Words Matter in the War on Terror

Knowledge is inextricably linked to language. The less accurate words are, the less accurate the knowledge they impart; conversely, the more precise the language, the more precise the knowledge. In the war on terror, to acquire accurate knowledge — which is pivotal to victory — we need to begin with accurate language.

Would the free world have understood the Nazi threat if, instead of calling them what they called themselves, “Nazis,” it had opted to simply call them “extremists” — a word wholly overlooking the racist, expansionary, and supremacist elements that are part and parcel of the word “Nazi”?

Unfortunately, the U.S. government, apparently oblivious to this interconnection between language and knowledge, appears to be doing just that. Even President Obama alluded to this soon after taking office when he said, “Words matter in this situation because one of the ways we’re going to win this struggle [war on terror] is through the battle of [Muslims’] hearts and minds.”

* Records from a data collection
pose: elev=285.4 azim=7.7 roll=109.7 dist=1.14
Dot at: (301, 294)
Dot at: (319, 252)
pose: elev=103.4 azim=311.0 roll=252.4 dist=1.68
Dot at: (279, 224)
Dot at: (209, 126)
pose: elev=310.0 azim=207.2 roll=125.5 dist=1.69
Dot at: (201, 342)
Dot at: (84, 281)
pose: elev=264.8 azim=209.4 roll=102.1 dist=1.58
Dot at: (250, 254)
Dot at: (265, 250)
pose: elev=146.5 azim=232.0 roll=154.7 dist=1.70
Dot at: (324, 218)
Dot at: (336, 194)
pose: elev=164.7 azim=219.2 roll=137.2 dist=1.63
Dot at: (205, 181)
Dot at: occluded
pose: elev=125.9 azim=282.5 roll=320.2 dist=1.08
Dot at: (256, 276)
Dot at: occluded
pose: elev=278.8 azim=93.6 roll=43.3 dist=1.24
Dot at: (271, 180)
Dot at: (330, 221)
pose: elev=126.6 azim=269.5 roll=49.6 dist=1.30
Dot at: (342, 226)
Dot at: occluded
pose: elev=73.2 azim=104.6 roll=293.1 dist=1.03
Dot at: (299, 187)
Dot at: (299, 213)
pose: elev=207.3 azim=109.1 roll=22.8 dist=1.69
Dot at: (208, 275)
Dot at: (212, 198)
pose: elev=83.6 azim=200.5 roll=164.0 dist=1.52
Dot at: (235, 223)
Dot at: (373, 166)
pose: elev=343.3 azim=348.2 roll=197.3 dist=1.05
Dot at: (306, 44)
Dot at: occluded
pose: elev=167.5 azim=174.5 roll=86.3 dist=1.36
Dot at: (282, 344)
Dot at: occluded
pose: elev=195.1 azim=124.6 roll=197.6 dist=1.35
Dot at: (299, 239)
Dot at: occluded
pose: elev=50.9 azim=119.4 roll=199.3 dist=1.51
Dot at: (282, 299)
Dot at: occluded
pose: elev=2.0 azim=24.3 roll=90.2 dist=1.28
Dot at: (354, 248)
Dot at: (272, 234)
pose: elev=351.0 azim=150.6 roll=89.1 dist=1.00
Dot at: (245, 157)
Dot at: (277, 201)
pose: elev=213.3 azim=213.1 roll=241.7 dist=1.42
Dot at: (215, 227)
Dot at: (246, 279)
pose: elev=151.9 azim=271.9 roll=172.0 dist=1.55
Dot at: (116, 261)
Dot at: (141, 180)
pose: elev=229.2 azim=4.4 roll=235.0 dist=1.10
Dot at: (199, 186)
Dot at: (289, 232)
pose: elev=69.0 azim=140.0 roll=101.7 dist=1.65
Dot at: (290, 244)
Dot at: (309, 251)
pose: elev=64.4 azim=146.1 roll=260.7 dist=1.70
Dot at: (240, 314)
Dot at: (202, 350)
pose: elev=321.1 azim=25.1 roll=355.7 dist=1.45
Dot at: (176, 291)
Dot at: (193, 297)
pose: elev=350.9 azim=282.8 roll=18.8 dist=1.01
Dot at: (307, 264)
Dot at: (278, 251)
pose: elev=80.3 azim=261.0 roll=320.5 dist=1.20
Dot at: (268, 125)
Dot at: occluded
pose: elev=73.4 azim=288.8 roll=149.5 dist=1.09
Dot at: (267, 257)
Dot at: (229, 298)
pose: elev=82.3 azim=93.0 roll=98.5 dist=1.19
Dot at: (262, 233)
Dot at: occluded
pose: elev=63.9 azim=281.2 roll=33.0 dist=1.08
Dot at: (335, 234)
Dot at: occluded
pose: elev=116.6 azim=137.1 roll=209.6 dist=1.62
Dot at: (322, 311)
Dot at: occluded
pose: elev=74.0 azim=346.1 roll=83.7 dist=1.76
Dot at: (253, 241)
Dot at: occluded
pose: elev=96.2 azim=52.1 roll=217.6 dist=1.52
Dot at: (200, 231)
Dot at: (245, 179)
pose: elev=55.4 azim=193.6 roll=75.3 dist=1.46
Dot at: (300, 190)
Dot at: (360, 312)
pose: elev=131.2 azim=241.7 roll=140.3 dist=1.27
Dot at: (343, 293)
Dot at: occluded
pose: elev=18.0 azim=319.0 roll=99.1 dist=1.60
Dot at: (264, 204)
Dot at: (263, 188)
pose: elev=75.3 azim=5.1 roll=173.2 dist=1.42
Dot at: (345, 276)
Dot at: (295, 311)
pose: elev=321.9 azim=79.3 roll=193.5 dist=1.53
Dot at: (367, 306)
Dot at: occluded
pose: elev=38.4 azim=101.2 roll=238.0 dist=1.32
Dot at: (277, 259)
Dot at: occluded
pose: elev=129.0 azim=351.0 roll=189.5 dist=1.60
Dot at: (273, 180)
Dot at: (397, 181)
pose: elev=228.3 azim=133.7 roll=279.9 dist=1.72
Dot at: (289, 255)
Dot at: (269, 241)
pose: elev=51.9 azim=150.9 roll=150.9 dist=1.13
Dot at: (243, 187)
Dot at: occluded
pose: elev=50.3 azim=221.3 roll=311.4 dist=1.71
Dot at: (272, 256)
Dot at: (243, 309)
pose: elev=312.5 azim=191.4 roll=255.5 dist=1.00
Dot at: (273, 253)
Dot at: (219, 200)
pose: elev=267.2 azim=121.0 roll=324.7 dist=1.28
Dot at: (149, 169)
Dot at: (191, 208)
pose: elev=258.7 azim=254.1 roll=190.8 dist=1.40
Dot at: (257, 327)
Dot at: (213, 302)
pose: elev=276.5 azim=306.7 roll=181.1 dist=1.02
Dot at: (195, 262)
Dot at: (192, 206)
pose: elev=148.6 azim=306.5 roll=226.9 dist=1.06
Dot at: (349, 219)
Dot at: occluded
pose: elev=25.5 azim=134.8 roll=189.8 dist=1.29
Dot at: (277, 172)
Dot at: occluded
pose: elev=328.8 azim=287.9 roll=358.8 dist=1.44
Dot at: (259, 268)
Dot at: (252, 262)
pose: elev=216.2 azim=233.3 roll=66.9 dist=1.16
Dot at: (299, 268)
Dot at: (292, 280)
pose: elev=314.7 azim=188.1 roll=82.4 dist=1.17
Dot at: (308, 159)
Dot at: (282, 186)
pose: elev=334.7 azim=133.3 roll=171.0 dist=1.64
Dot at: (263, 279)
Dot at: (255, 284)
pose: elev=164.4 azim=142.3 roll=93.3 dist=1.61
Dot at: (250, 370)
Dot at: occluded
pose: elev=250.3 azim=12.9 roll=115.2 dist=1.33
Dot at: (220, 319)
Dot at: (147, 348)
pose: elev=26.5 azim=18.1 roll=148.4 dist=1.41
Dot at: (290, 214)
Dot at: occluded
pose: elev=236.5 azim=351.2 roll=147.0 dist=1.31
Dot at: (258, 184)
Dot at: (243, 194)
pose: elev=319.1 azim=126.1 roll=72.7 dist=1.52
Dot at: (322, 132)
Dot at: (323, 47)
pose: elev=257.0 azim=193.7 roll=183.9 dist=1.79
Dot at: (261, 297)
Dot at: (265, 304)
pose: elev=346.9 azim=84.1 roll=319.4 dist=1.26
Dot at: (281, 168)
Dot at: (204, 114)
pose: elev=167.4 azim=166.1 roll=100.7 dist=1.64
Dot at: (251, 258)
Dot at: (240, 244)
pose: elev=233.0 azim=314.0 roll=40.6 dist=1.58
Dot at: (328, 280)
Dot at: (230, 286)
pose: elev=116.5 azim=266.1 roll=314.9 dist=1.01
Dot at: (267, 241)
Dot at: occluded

* Direction
Rewrite the war-on-terror article from "Words Matter in the" to "with accurate language.", changing "language" to "wording". The items are not needed here.

* Result
Words Matter in the War on Terror

Knowledge is inextricably linked to wording. The less accurate words are, the less accurate the knowledge they impart; conversely, the more precise the wording, the more precise the knowledge. In the war on terror, to acquire accurate knowledge — which is pivotal to victory — we need to begin with accurate wording.